Unlike Kashmir’s summer of discontent (2010), this summer, by far, has been calm and economically productive for the state. Already, 140,000 tourists have visited the famous tulip gardens of Srinagar and reports say that hotels and houseboats are booked till July. So the obvious question now would be: are we seeing a turnaround for the better after decades of endless strife? The unfortunate part is that there are no clear answers. Even the most optimistic among us would say that one swallow does not a summer make. That is because Kashmir’s peace is linked to not only its relationship with New Delhi, the aspiration of the people, the performance of the State apparatus but also with what is happening next door. It is in this backdrop that one must assess the report of the three Kashmir interlocutors — Dileep Padgaonkar, Radha Kumar and MM Ansari. The report of the team, which was appointed in 2010, was made public last week. The contents of the report are an outcome of the interlocutors’ interactions with more than 700 delegations held in 22 districts of the state and three round-table conferences, two in Srinagar and one in Jammu. While it has been panned by many, some even saying that New Delhi keeps the pot boiling even during peace times, one must remember that it was never supposed to be a magic wand to solve the myriad issues that beset Kashmir. It was set up to understand what Kashmiris want and the way forward for resolving the state’s issues.

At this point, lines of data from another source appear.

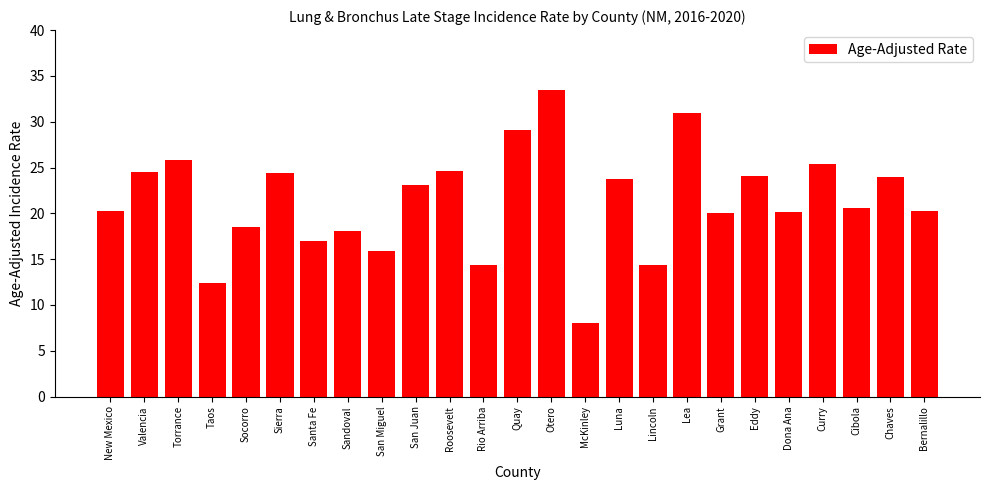

What is the label of the 16th bar from the left?

Luna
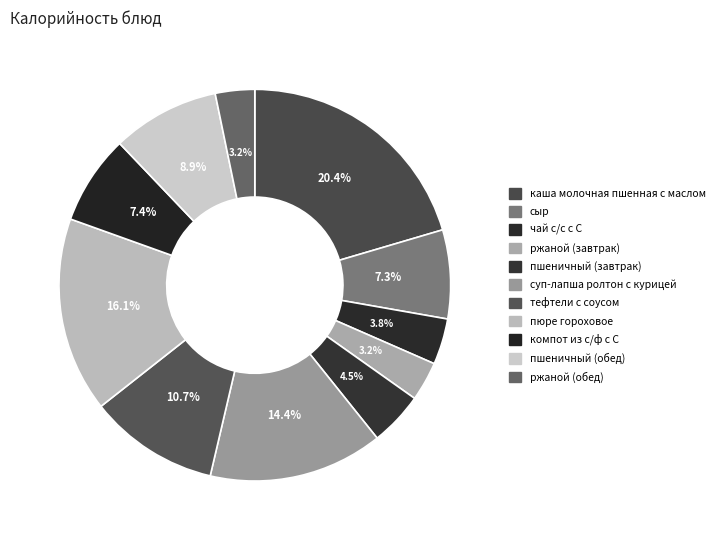

Which category has the smallest portion of the pie?

ржаной (завтрак)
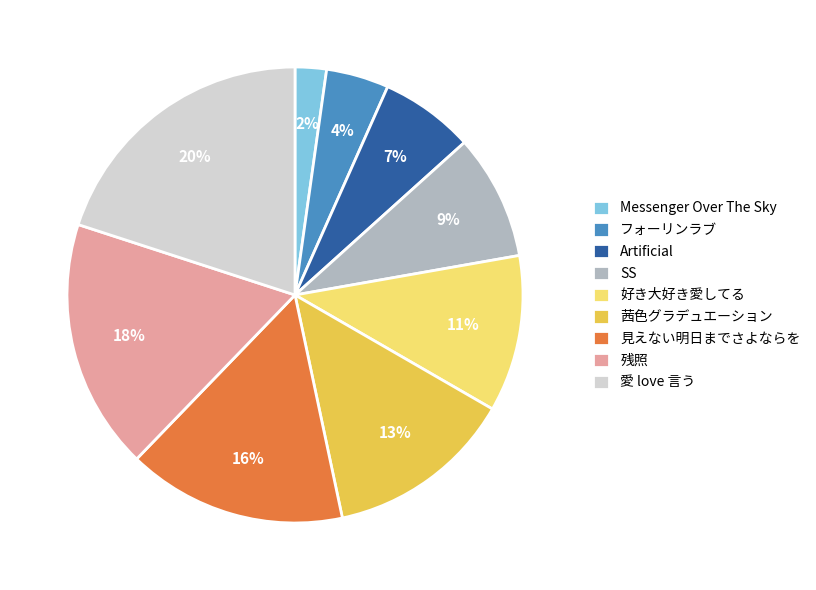

Combined, do 残照 and Messenger Over The Sky account for over 50%?

No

The report proposes a “new compact” with the people of the state, with three components — political, economic and social and cultural; rules out a return to the pre-1953 position; favours the setting up of a constitutional panel to review all central Acts and articles to the state extended after 1952; deals with Centre-state relations and internal devolution of powers and suggests a roadmap listing confidence-building measures that include review of the Disturbed Areas Act and a re-appraisal of the application of the controversial Armed Forces Special Powers Act. It also talks of finessing Article 370 and proper devolution of power and hassle-free movement of people and goods across the LoC. Among the confidence-building measures (CBMs), it talks of initiating an inter- and intra-Kashmir dialogue. Among the economic CBMs, it talks of better educational and health policies.
While it is true that many of the suggestions are not mint-fresh and should have been part of a normal governing process, this report must be seen as a beginning of the healing process. It is a step forward on the path everyone agreed to walk in 2010. While chief minister Omar Abdullah is yet to comment on the report, the PDP spokesman, Nayeem Akhtar, was more forthcoming: “A lot of resolution literature has been generated, but what is important is the implementation and follow up”. This is what Kashmir requires without delay. The ball has been set rolling, now it must not be stopped at any cost.